→ **Problem A**: List every percentage figure in the text excerpt on RMB exchange-rate fluctuation below.

→ **Text excerpt**:
+++
Fluctuation in the value of RMB may have a material adverse effect on your investment.
 
The value of the RMB against the U.S. dollar and other currencies may fluctuate and is affected by, among other things, changes in political and economic conditions. Effective from July 21, 2005, the RMB is no longer pegged solely to the US dollar. Instead, it is pegged to a basket of currencies, determined by the People’s Bank of China, against which it can rise or fall by as much as 0.3% each day. For example, on July 21, 2005, the RMB was revalued against the US dollar to approximately RMB8.11 to the US dollar, representing an upward revaluation of 2.1% of the RMB against the US dollar, as compared to the exchange rate on the previous day. On September 23, 2005, the PRC government widened the daily trading band for RMB against non-US dollar currencies from 1.5% to 3% to improve the flexibility of the new foreign exchange system. The exchange rate may become volatile, the RMB may be revalued further against the US dollar or other currencies or the RMB may be permitted to enter into a full or limited free float, which may result in an appreciation or depreciation in the value of the RMB against the US dollar or other currencies. This change in policy resulted in an approximately 8.0% appreciation in RMB against the US dollar between July 21, 2005 and June 30, 2007.
+++
→ **Records supplied**:

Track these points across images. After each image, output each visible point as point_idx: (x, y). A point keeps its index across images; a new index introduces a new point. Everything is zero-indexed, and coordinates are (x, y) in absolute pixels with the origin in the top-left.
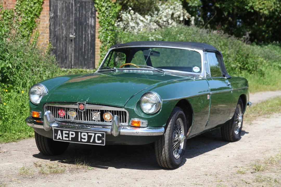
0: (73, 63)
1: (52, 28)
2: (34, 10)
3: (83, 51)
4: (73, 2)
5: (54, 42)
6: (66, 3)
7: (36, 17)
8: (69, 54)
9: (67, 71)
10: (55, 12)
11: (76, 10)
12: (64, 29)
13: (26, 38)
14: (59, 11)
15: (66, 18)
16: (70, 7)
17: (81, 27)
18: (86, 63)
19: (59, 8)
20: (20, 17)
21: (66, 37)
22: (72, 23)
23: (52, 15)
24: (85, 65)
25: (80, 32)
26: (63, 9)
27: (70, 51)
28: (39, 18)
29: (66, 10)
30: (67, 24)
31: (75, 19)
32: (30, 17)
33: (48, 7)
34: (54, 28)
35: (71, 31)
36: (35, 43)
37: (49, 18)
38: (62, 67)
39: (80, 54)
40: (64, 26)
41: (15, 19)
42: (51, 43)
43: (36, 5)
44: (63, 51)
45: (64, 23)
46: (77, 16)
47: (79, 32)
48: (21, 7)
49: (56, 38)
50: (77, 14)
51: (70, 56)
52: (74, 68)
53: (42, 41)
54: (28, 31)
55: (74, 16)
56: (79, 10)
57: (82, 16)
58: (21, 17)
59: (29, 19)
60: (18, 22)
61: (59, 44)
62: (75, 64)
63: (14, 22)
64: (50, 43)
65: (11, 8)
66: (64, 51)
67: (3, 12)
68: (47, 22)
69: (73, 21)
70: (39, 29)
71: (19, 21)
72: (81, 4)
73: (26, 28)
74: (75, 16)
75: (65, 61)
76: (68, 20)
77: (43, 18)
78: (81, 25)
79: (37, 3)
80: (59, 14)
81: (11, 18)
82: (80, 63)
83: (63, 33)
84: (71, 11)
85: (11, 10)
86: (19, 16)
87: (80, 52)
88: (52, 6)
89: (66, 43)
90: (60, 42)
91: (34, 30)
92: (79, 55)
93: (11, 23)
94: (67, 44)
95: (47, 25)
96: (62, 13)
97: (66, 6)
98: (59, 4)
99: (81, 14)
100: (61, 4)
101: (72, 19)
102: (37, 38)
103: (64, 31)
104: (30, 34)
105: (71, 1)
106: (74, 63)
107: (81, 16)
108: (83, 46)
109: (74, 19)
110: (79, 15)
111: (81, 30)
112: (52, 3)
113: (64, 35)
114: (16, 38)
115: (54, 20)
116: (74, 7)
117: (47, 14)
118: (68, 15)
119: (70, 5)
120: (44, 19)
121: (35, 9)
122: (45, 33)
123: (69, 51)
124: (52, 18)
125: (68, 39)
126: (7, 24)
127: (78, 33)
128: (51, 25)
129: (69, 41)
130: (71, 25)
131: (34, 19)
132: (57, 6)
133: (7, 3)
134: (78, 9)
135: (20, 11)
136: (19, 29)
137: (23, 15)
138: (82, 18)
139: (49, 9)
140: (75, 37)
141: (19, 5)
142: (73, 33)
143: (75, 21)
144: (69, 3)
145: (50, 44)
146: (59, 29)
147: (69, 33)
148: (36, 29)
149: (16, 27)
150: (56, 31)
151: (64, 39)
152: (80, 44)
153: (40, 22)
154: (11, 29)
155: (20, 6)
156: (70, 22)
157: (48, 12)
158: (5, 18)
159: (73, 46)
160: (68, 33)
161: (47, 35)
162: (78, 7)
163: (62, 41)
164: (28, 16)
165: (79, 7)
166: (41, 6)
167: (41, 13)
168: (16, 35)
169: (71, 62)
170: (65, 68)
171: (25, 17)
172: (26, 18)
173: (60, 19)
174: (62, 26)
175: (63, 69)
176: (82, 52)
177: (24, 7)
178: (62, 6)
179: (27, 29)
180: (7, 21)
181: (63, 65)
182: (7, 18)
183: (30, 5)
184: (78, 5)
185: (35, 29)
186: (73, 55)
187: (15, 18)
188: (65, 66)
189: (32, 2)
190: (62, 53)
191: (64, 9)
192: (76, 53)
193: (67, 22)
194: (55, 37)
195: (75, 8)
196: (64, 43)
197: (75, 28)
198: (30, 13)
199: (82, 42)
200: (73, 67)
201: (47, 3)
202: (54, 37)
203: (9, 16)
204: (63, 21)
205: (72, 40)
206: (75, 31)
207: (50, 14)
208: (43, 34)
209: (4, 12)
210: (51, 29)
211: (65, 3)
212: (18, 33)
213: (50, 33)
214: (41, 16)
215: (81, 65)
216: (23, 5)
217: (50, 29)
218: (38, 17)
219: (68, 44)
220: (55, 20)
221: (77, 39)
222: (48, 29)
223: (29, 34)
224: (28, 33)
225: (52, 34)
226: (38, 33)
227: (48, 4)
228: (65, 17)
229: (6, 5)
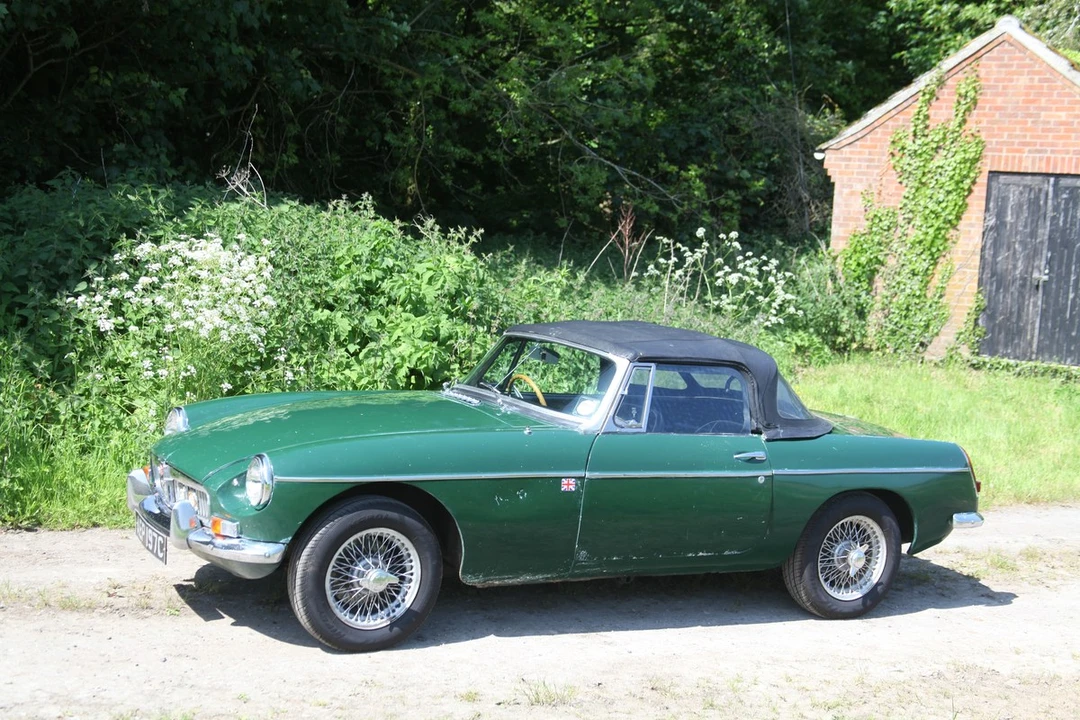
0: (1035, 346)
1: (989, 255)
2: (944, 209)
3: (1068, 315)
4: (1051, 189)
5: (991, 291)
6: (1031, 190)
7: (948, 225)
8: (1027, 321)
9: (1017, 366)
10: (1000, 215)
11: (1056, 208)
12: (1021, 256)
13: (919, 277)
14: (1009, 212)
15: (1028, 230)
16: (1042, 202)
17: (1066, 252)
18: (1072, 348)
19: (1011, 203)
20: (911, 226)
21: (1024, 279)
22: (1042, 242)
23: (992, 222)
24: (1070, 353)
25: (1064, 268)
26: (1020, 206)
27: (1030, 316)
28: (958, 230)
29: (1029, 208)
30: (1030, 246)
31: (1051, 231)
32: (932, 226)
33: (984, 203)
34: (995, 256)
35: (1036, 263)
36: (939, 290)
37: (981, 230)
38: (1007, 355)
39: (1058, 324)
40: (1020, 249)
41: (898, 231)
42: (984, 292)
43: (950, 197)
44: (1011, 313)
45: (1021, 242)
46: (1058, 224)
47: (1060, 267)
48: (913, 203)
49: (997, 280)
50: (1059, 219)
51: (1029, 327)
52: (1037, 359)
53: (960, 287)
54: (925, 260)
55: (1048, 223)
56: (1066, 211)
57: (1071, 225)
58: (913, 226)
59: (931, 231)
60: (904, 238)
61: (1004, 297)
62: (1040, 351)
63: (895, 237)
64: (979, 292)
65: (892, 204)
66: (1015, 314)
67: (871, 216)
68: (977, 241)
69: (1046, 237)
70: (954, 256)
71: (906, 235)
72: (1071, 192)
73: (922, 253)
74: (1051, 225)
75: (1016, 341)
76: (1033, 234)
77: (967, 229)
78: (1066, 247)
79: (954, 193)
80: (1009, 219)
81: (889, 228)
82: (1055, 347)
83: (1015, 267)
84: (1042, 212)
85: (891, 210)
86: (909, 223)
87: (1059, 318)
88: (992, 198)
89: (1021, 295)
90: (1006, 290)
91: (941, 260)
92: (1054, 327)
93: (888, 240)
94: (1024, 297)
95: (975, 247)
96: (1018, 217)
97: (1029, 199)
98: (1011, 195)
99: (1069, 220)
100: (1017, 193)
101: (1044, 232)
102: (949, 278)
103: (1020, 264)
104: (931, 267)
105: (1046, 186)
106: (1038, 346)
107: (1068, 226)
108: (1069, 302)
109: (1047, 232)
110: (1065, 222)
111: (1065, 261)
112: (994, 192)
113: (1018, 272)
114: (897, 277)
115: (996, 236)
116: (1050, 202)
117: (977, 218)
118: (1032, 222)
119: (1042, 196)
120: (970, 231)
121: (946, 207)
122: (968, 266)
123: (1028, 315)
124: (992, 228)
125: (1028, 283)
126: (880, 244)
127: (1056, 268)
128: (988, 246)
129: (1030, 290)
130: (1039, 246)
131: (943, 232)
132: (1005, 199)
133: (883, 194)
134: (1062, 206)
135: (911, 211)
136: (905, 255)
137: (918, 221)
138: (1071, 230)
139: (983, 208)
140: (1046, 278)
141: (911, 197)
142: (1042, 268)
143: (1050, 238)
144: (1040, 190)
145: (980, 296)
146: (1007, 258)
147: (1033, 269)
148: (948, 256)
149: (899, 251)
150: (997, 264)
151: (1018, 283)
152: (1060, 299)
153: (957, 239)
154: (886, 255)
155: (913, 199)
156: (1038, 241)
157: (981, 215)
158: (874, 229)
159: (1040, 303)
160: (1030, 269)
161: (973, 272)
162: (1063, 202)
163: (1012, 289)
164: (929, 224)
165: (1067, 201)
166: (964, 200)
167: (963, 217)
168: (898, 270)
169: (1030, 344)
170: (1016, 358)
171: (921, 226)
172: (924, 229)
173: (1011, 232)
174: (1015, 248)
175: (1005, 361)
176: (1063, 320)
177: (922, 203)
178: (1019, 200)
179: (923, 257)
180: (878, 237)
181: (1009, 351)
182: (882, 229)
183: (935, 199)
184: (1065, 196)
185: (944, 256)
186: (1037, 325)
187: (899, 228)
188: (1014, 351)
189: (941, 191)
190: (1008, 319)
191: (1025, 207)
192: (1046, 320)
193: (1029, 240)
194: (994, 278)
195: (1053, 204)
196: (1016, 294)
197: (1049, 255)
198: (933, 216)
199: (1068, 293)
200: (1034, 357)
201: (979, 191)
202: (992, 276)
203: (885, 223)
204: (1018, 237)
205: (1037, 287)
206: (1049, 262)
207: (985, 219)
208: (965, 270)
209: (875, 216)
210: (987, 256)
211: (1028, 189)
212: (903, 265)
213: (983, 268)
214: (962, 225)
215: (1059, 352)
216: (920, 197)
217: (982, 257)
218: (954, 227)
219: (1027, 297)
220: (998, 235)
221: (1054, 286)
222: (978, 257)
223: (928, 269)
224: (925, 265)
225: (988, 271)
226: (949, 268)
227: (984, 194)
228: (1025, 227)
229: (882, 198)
+++
→ **Problem B**: Reproduce the rows from their first line through the line containing "80: (59, 14)", both ends included, and leave the pictures out.

→ **Result A**: 0.3%, 2.1%, 1.5%, 3%, 8.0%

→ **Result B**:
Track these points across images. After each image, output each visible point as point_idx: (x, y). A point keeps its index across images; a new index introduces a new point. Everything is zero-indexed, and coordinates are (x, y) in absolute pixels with the origin in the top-left.
0: (73, 63)
1: (52, 28)
2: (34, 10)
3: (83, 51)
4: (73, 2)
5: (54, 42)
6: (66, 3)
7: (36, 17)
8: (69, 54)
9: (67, 71)
10: (55, 12)
11: (76, 10)
12: (64, 29)
13: (26, 38)
14: (59, 11)
15: (66, 18)
16: (70, 7)
17: (81, 27)
18: (86, 63)
19: (59, 8)
20: (20, 17)
21: (66, 37)
22: (72, 23)
23: (52, 15)
24: (85, 65)
25: (80, 32)
26: (63, 9)
27: (70, 51)
28: (39, 18)
29: (66, 10)
30: (67, 24)
31: (75, 19)
32: (30, 17)
33: (48, 7)
34: (54, 28)
35: (71, 31)
36: (35, 43)
37: (49, 18)
38: (62, 67)
39: (80, 54)
40: (64, 26)
41: (15, 19)
42: (51, 43)
43: (36, 5)
44: (63, 51)
45: (64, 23)
46: (77, 16)
47: (79, 32)
48: (21, 7)
49: (56, 38)
50: (77, 14)
51: (70, 56)
52: (74, 68)
53: (42, 41)
54: (28, 31)
55: (74, 16)
56: (79, 10)
57: (82, 16)
58: (21, 17)
59: (29, 19)
60: (18, 22)
61: (59, 44)
62: (75, 64)
63: (14, 22)
64: (50, 43)
65: (11, 8)
66: (64, 51)
67: (3, 12)
68: (47, 22)
69: (73, 21)
70: (39, 29)
71: (19, 21)
72: (81, 4)
73: (26, 28)
74: (75, 16)
75: (65, 61)
76: (68, 20)
77: (43, 18)
78: (81, 25)
79: (37, 3)
80: (59, 14)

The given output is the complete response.